- [RECORDS FOR THIS EXERCISE]

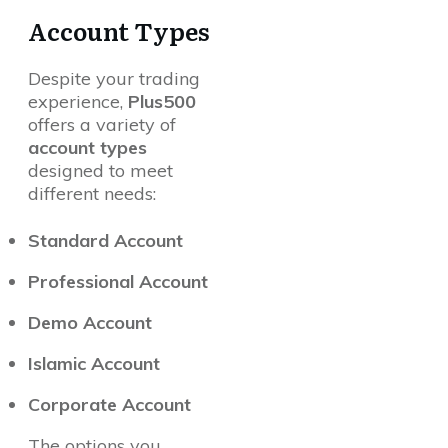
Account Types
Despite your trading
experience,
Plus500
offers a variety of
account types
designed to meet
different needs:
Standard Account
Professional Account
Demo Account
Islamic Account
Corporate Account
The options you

- [WORK TASK]
The answer is the listing above restated word for word, pictures removed.

- [RESULT OF THE EXERCISE]
Account Types
Despite your trading
experience,
Plus500
offers a variety of
account types
designed to meet
different needs:
Standard Account
Professional Account
Demo Account
Islamic Account
Corporate Account
The options you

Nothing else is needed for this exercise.